Muhayyere kefaret (ihtiyar sahibi): Şari (Şeriat/İslam) birkaç çeşit kefaret belirlemiş ve kişiyi bunlardan birini seçmekle muhayyer (ihtiyar sahibi) etmiştir. Şunlar muhayyer kefareti gerekli kılar: Ramazan orucunu bilerek batıl etmek, ahit ve adağını bozmak ve matem sırasında kadının saçını yolması. Bu yerlerde mükellef birkaç çeşit kefaret yapmakla muhayyer ve özgürdür: Köle azat etmek, peş peşe olmak üzere oruç tutmak, altmış fakire yemek vermek.[9]

Muayyen kefaret (belirlenmiş): Bireyin seçme hakkı olmadığı ve kefaretinin Şari (İslam/Şeriat) tarafından belirlendiği kefarettir.

Mürettebe kefaret (tertibe göre): İslam tarafından kefaretler belli bir sıralamaya göre belirlenmiştir. Birey eğer birinci sıradaki kefareti yerine getirmeye güç yetiremezse, ikinci sıradaki kefaret sıraya girer…[10]
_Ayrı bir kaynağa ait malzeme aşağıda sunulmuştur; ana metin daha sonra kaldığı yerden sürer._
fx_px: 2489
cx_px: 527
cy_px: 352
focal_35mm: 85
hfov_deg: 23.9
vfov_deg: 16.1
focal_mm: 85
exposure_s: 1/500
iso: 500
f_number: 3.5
Kefaretin bir diğer çeşidi ise, muhayyere ve mürettebe kefaretlerinde geçerlidir. Şöyle ki mükellef birkaç çeşit kefaretten birisini yapmakla muhayyerdir. Eğer birisini yapamazsa, bir sonrakini yapar.[11]

Toplu Kefaret

“Cem ve toplu kefarette” üç çeşit kefaret birlikte eda edilmelidir: Köle azat etmek, peş peşe olmak üzere iki ay oruç tutmak ve altmış fakire yemek vermek. Cem kefaret şu yerlerde verilir: Kasten bir mümini öldürmek, içki içmek gibi haram bir şeyle Ramazan ayı orucunu bozmak.[12]

Kefaret Yerleri

Bazı günahlara mürtekip olmak insanın boynuna kefaret gelmesine neden olur. Meşhur müçtehitlerin fetvalarına göre onlardan bazıları şunlardan ibarettir:

Oruç kefareti

Ramazan ayı orucunu bozmak: Ramazan ayının orucunu bilerek bozmanın kefareti, köle azat etmek veya altmış yoksula yemek vermek yahut 31 günü art arda olmak üzere iki ay oruç tutmaktır.[13]
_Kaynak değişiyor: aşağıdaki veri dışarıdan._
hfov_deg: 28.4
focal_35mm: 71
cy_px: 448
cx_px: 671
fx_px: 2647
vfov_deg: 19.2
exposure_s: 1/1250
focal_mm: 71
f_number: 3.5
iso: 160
Haram bir işle Ramazan ayı orucunu bozmak: Ramazan ayı orucunu haram bir şeyle bozan (haram bir şeyi yemek, zina, istimna/mastürbasyon…) kimse, cem ve toplu kefaret vermek zorundadır: Köle azat etmek, altmış yoksulu doyurmak ve altmış gün oruç tutmak. Azat etmek için köle bulunmaması halinde bu kefaretin bu kısmı düşer.[14]
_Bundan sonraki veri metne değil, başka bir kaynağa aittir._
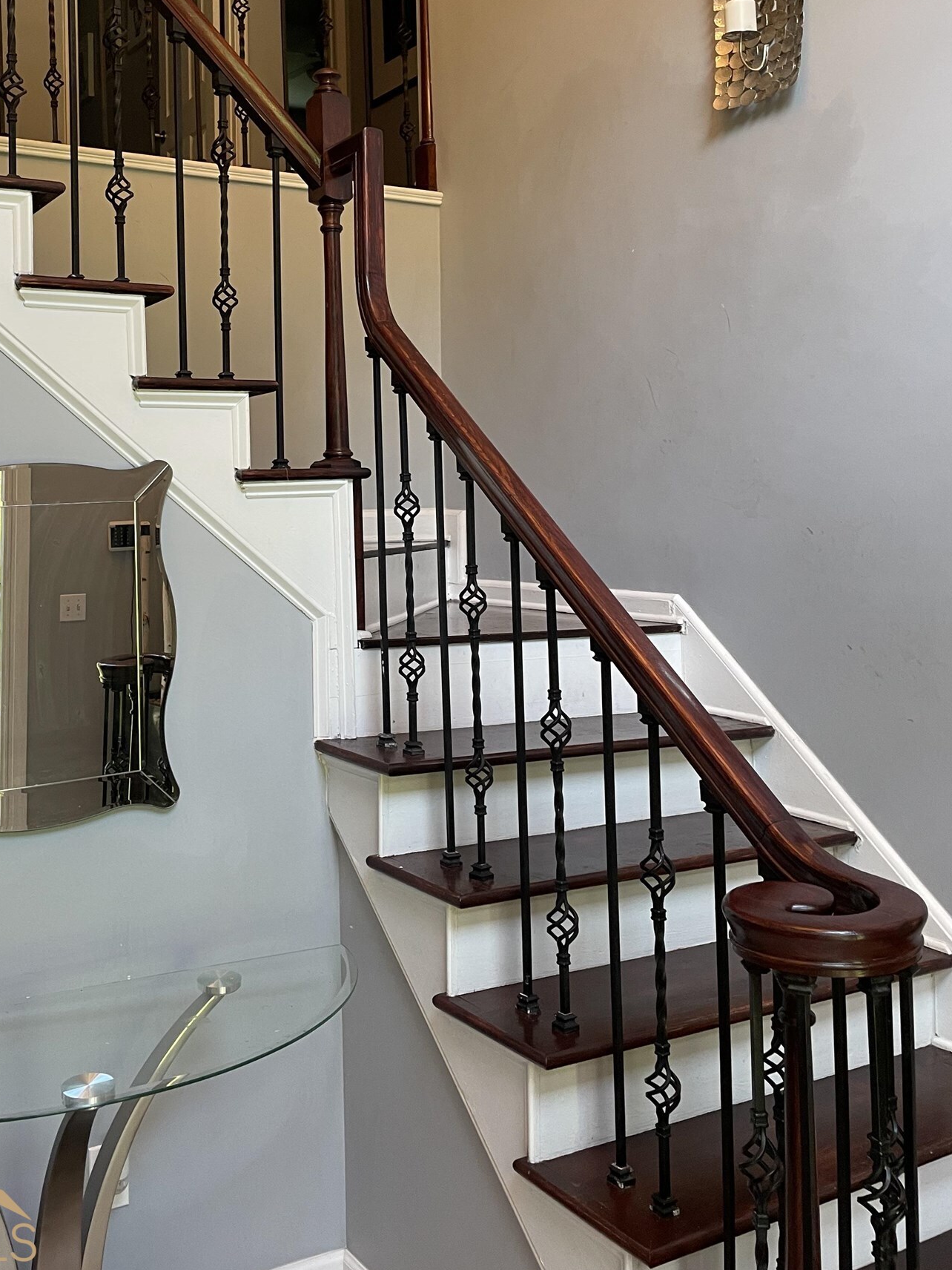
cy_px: 446
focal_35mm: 35
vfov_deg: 51.8
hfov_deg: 40.3
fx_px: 1283
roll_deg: +1.3
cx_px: 333
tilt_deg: +3.9
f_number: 1.6
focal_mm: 4.2
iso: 100
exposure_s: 1/60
Ramazan ayı orucunun kazasını bozmak: Ramazan ayından kalma kaza orucu tutan birisi, öğleden sonra bilerek orucunu batıl ederse, 10 yoksula her biri yaklaşık olarak 750 gram miktarında yiyecek (arpa, buğday, hurma…) vermelidir. Buna güç yetiremiyorsa, üç gün oruç tutmalıdır.[15]

Cana Kıyma Kefareti

Kişi eğer birisinin canını alır ve öldürürse, bunun cezasını çekmeli ve kefaretini vermelidir. Bunun Kur’an’da[16] farklı şekilleri açıklanmıştır:[Not 2]

Mümin Birini Kasten Öldürmek: Toplu kefareti vardır: Köle azat etmek, altmış yoksulu doyurmak ve altmış gün oruç tutmak.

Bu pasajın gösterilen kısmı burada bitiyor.